**RECORD LIST**

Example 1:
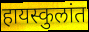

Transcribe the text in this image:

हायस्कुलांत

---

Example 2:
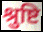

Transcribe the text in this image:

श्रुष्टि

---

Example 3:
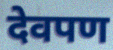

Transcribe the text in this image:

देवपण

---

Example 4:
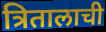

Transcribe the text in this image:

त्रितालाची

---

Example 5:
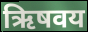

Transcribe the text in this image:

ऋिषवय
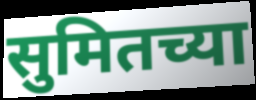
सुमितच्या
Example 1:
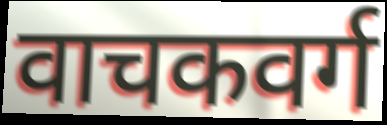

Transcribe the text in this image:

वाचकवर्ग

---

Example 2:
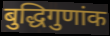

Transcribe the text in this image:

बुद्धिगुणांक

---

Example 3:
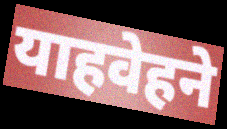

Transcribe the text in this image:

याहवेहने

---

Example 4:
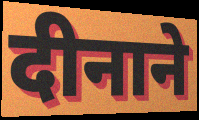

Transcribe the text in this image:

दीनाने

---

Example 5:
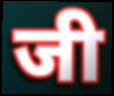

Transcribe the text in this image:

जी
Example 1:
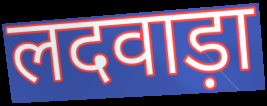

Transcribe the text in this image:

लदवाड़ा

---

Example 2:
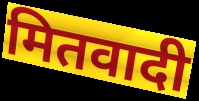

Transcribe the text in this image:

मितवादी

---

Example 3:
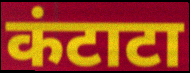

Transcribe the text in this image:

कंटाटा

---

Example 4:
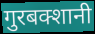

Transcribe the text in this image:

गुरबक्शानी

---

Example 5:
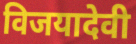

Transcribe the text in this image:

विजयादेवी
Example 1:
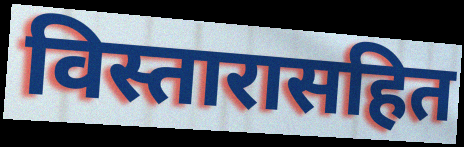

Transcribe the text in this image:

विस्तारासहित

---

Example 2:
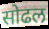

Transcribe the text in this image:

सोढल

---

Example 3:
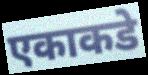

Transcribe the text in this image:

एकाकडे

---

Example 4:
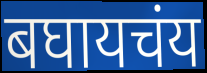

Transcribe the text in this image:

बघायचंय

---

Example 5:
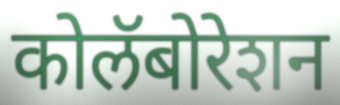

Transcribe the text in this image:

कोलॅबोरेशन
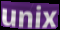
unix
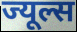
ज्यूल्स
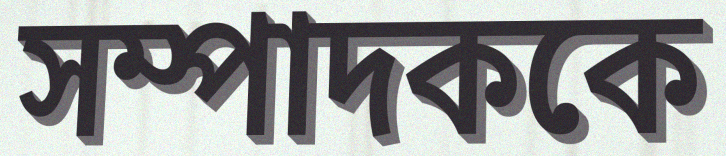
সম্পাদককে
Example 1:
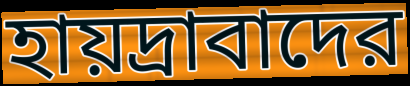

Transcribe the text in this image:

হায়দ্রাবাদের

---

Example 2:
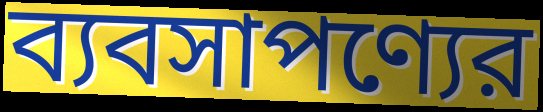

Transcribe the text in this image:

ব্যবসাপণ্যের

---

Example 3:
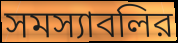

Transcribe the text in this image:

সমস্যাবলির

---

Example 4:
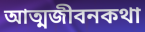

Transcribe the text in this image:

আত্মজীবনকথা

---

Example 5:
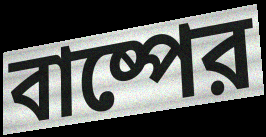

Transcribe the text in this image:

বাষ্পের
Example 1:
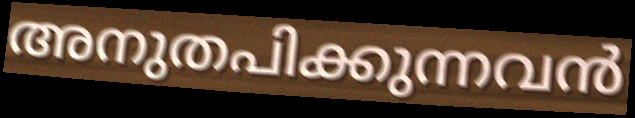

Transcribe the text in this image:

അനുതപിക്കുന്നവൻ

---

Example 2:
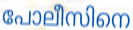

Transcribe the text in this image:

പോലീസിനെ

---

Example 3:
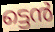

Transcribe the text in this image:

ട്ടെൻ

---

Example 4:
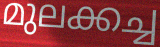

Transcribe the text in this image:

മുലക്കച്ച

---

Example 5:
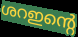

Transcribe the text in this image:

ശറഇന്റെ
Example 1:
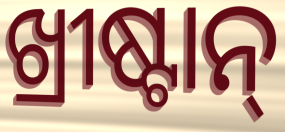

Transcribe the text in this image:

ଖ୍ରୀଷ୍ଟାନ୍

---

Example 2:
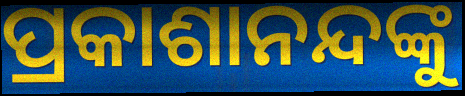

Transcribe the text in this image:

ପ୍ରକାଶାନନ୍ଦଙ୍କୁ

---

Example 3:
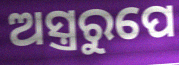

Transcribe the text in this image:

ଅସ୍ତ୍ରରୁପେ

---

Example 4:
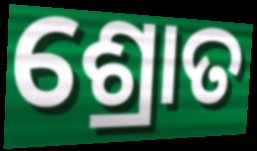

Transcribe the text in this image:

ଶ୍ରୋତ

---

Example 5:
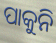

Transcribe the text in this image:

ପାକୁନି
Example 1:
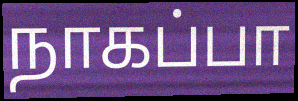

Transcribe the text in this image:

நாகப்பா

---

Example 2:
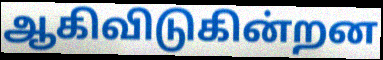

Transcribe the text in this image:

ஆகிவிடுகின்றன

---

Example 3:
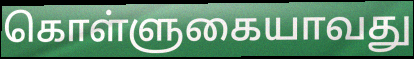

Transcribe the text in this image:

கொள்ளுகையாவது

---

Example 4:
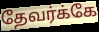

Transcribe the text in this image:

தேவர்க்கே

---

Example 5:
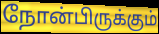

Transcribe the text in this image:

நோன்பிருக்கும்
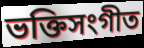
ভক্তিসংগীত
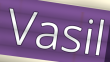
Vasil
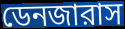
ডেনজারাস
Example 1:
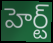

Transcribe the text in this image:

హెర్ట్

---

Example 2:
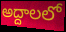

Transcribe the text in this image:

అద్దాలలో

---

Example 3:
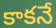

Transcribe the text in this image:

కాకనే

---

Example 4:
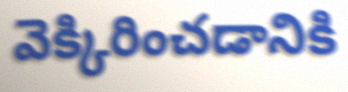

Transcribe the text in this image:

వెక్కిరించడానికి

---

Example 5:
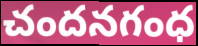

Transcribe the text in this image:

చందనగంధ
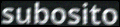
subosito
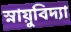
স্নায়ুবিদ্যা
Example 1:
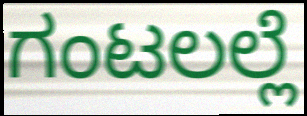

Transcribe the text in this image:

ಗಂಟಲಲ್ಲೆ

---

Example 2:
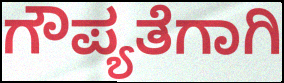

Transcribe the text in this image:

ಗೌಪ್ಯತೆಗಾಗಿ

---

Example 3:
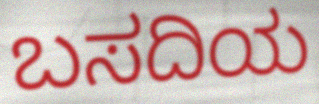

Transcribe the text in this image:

**STATED EXERCISE**
Swap every "Transcribe" in the lines above for "Write out" and leave everything else unchanged. Leave the pictures out of your answer.

**THE ANSWER**
Example 1:

Write out the text in this image:

हायस्कुलांत

---

Example 2:

Write out the text in this image:

श्रुष्टि

---

Example 3:

Write out the text in this image:

देवपण

---

Example 4:

Write out the text in this image:

त्रितालाची

---

Example 5:

Write out the text in this image:

ऋिषवय
सुमितच्या
Example 1:

Write out the text in this image:

वाचकवर्ग

---

Example 2:

Write out the text in this image:

बुद्धिगुणांक

---

Example 3:

Write out the text in this image:

याहवेहने

---

Example 4:

Write out the text in this image:

दीनाने

---

Example 5:

Write out the text in this image:

जी
Example 1:

Write out the text in this image:

लदवाड़ा

---

Example 2:

Write out the text in this image:

मितवादी

---

Example 3:

Write out the text in this image:

कंटाटा

---

Example 4:

Write out the text in this image:

गुरबक्शानी

---

Example 5:

Write out the text in this image:

विजयादेवी
Example 1:

Write out the text in this image:

विस्तारासहित

---

Example 2:

Write out the text in this image:

सोढल

---

Example 3:

Write out the text in this image:

एकाकडे

---

Example 4:

Write out the text in this image:

बघायचंय

---

Example 5:

Write out the text in this image:

कोलॅबोरेशन
unix
ज्यूल्स
সম্পাদককে
Example 1:

Write out the text in this image:

হায়দ্রাবাদের

---

Example 2:

Write out the text in this image:

ব্যবসাপণ্যের

---

Example 3:

Write out the text in this image:

সমস্যাবলির

---

Example 4:

Write out the text in this image:

আত্মজীবনকথা

---

Example 5:

Write out the text in this image:

বাষ্পের
Example 1:

Write out the text in this image:

അനുതപിക്കുന്നവൻ

---

Example 2:

Write out the text in this image:

പോലീസിനെ

---

Example 3:

Write out the text in this image:

ട്ടെൻ

---

Example 4:

Write out the text in this image:

മുലക്കച്ച

---

Example 5:

Write out the text in this image:

ശറഇന്റെ
Example 1:

Write out the text in this image:

ଖ୍ରୀଷ୍ଟାନ୍

---

Example 2:

Write out the text in this image:

ପ୍ରକାଶାନନ୍ଦଙ୍କୁ

---

Example 3:

Write out the text in this image:

ଅସ୍ତ୍ରରୁପେ

---

Example 4:

Write out the text in this image:

ଶ୍ରୋତ

---

Example 5:

Write out the text in this image:

ପାକୁନି
Example 1:

Write out the text in this image:

நாகப்பா

---

Example 2:

Write out the text in this image:

ஆகிவிடுகின்றன

---

Example 3:

Write out the text in this image:

கொள்ளுகையாவது

---

Example 4:

Write out the text in this image:

தேவர்க்கே

---

Example 5:

Write out the text in this image:

நோன்பிருக்கும்
ভক্তিসংগীত
Vasil
ডেনজারাস
Example 1:

Write out the text in this image:

హెర్ట్

---

Example 2:

Write out the text in this image:

అద్దాలలో

---

Example 3:

Write out the text in this image:

కాకనే

---

Example 4:

Write out the text in this image:

వెక్కిరించడానికి

---

Example 5:

Write out the text in this image:

చందనగంధ
subosito
স্নায়ুবিদ্যা
Example 1:

Write out the text in this image:

ಗಂಟಲಲ್ಲೆ

---

Example 2:

Write out the text in this image:

ಗೌಪ್ಯತೆಗಾಗಿ

---

Example 3:

Write out the text in this image:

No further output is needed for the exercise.